However, at other times, the delayed diagnosis of TB among persons who screened positive for AUD was because their frequent ill health was sometimes mistaken as arising from excessive alcohol use. This resulted in several misdiagnoses and large medical bills accumulating from repeated visits to healthcare facilities which in turn caused social disharmony.
“Every time they took me to the health centre they would say I am sick and put cannulas [for IV medicines] on me. I would not spend a week without falling sick.” (24-year-old female).
TB stigma and discrimination
Among people who screened positive for AUD, a TB diagnosis was received with anxiety due to stigma towards people with TB within their families and in the larger community. Family members isolated them and mistook them for HIV positive individuals while community members did not want to share workspaces with them.
“Only people who have ever experienced that situation would understand but I was given my own plate and cup and asked not mix my utensils with other people’s utensils”. They would say, “this one who has TB cannot fail to have HIV, she has two problems.” (24-year-old female).
“I feared being discriminated by people, everyone who looks at you asks you to leave”. (40-year-old male).
Some of the people interviewed were afraid of losing their jobs particularly if they worked in large public spaces or in close proximity with others.
“You know I work in a very public place, since I work in a bar selling beer. You know these customers. If they buy, they want you to drink some”. (39-year-old female bartender).
“TB medicine is strong medicine. You need to work [so that you can get food to eat] but my colleagues at the construction site, they did not want me to get close to them. Where would I work then?” (42-year-old male).
In addition to TB stigma, respondents were afraid of additional discrimination towards them due to their alcohol use. As a result, they often did not disclose this to healthcare workers
“The healthcare workers taught us to adhere to TB treatment.

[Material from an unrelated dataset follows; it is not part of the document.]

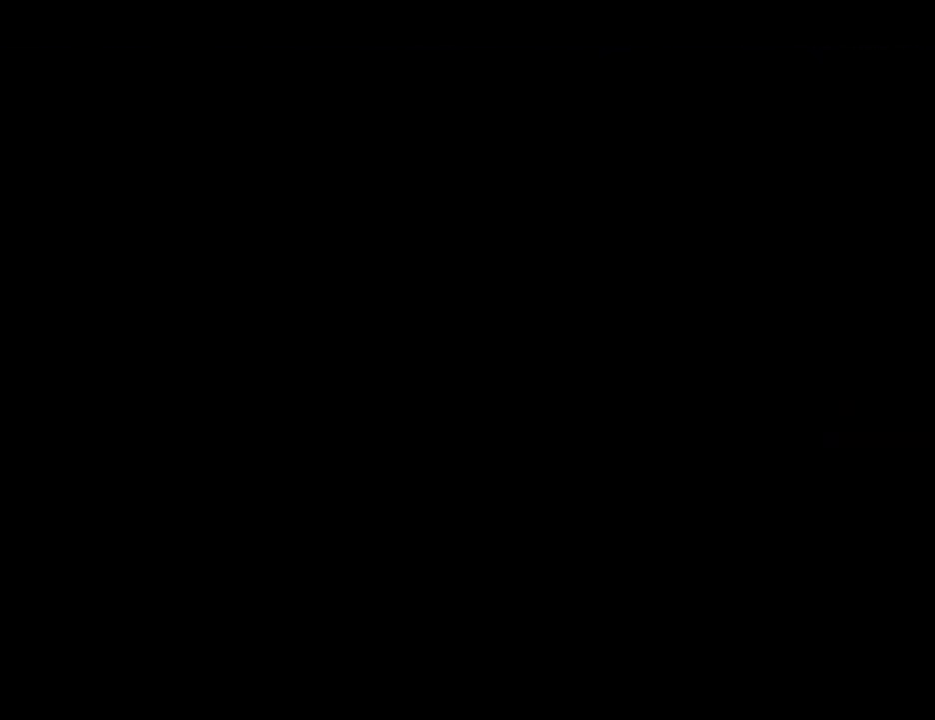
{"buttons": [], "events": [[100, "CROSS", "up"]]}
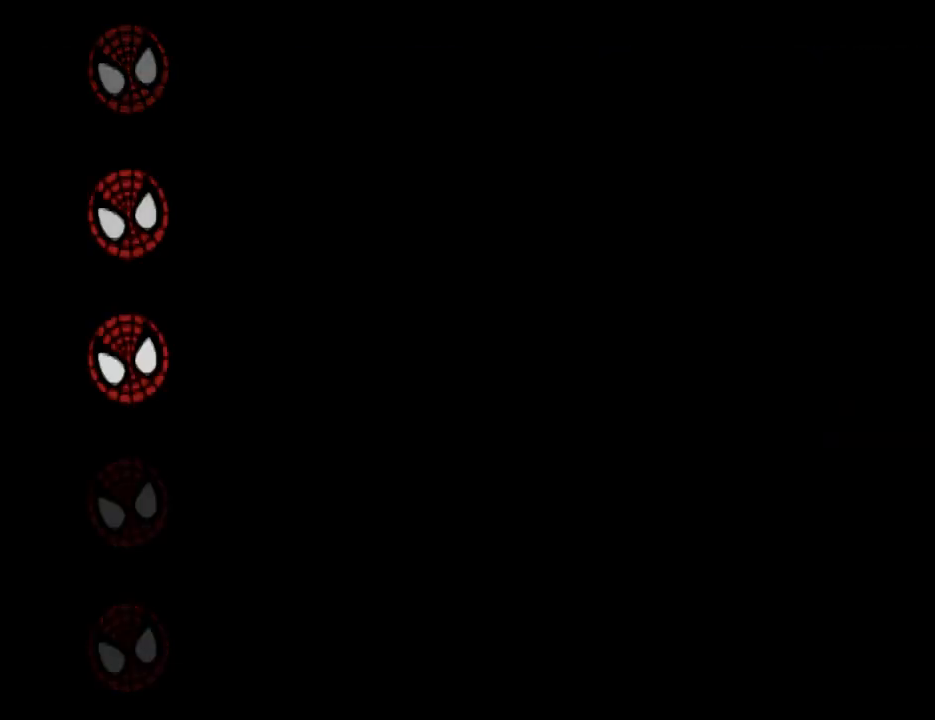
{"buttons": [], "events": []}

They instructed us to first eat and then swallow medicine”… “However, we hid the fact that we were taking alcohol from them”. (39-year-old female)
Experiences with TB Treatment.
Persons with screened positive for AUD experienced several challenges during TB treatment including the side effects of TB medicines, which were sometimes exacerbated by concurrent alcohol use and lack of adequate food and/or transport fares to visit the health facilities.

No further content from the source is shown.